Пашка добавил, что недалеко от склада убили бизнесмена, очень известного мясного и колбасного магната, некоего Малиновского.
– Да-да, я что-то сегодня такое слышала, – встала Вика.
Оказалось, что после убийства Пашку, как и всех, кто случился поблизости, замели в милицию. Сам Пашка ничего не видел и не слышал – у склада стены толстые, а он еще и радио включил, чтоб не так скучно было учет делать. В милиции к нему вдруг подскочил другой свидетель, какой-то тронутый шибздик в очках, и неожиданно ударил его по носу. И ведь ударил по тому самому месту, по какому долбанул веслом Бедржих Недозвал, когда проиграл Кубок доверия в девяностом году в Гере! Сосуд в носу тогда оперировали, а теперь этот шибздик его снова повредил. Пашка залил всю милицию кровью. Кровь еле уняли, а то отправился бы он к праотцам вслед за Валентином Окаевичем. “Неужели это Гузынин так разбушевался?” – удивилась Вика, а вслух вяло спросила:
– Ты вчера на складе учет с Лариской делал? Как и каждую ночь?
Пашкино бескровное лицо пошло багровыми полосами, а подбитый нос посинел. Изумление остекленило глаза. Из его широкой, мощной груди гребца вырвался тоненький не вздох, а свист.

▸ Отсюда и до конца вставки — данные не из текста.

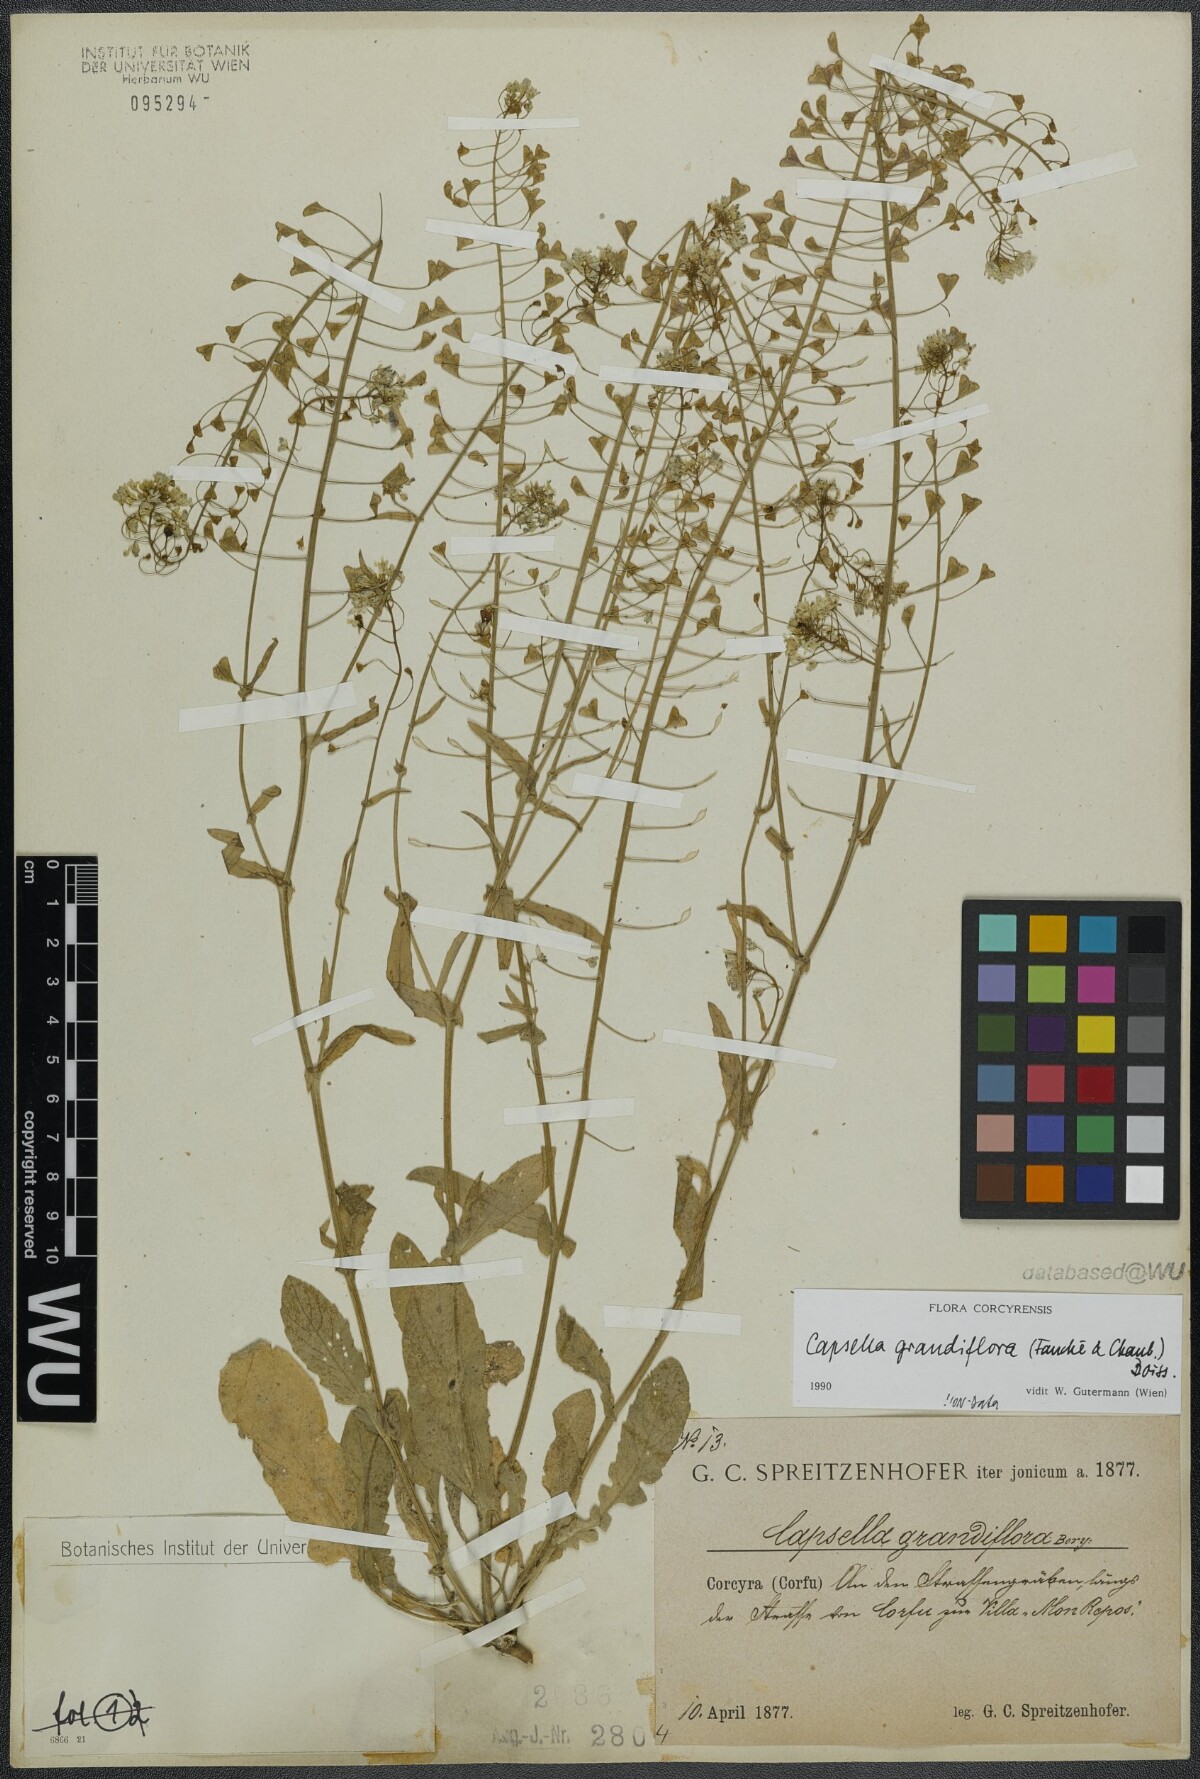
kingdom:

– Ты… знаешь? как?.. ну что ж! пусть… – проговорил он и вдруг осел, обхватив голову огромными руками. Влага засочилась из его зажмуренных глаз, а что он при этом бормотал, не могла разобрать даже Вика, привыкшая к его лапидарной речи. Внятно слышалось только слово “Анютка”. Наконец он стал сморкаться кровью из больного носа и выбежал в ванную. Появился он оттуда только минут через двадцать. Его нос был еще мягок, лилов и не похож на привычный, но он твердым голосом объявил Вике, что полюбил другую. Полюбил, как не любил никогда в жизни; ни дня без этой любви он прожить не в состоянии. Он ответно любим. Ни на какие склады и объекты последние полгода он не ездил, а все это время любил и был любим. И вчера на Лордкипанидзе он любил и был любим – скрывать это бессмысленно. Он уходит к той, которую любит. Навсегда уходит. Вика должна понять его и простить: он все делал, чтобы его не полюбили. Не полюбить сам он не мог – она такая… В общем, весь “Спортсервис” хотел бы с ней сойтись. А сошлась она с ним, Пашкой, и вот теперь…
Он еще долго говорил. Вика раньше и вообразить не могла, что в русском языке столько односложных слов. В английском их сколько угодно – но в русском!.. Анютку Пашка бросать не собирался, но Вику бросал, и насовсем. Пусть она не обижается: это любовь! После всех этих слов Пашка долго рылся в шкафу и неловко, чертыхаясь, собирал вещи. Чемоданы ему прежде всегда укладывала Вика – сам он, как правило, хватал и метал комками все, что под руку попадало. Однажды в Липецк, на семинар по гидротренажерам он почему-то сам собирался. Он тогда умудрился забыть бритву и необходимую для официальных случаев белую рубашку, зато уволок Анюткины джинсы и Викин раздельный купальник.
При любых сборах Вика тут же подскакивала к Пашке, отнимала чемодан и брала инициативу в свои руки. Теперь же она осталась неподвижно сидеть на диване. Она тупо глядела в одну точку и не могла ни шевельнуться, ни слова сказать. Слов не находилось. Ни одного! Все слова, придуманные ночами в спальне, пустой без Пашки, – или за грундовским бесчувственным компьютером, умерли. Их будто и не было никогда. Ведь они рождались, чтоб отвергать его раскаяние, чтоб утяжелить его вину, чтоб язвить, чтоб убивать его надежду на примирение – они должны были мучить его, отравлять его и не прощать. Но Пашка не винился и прощения не просил. Он ее просто бросил, потому что любил другую и был любим. До Вики ему теперь не было никакого дела.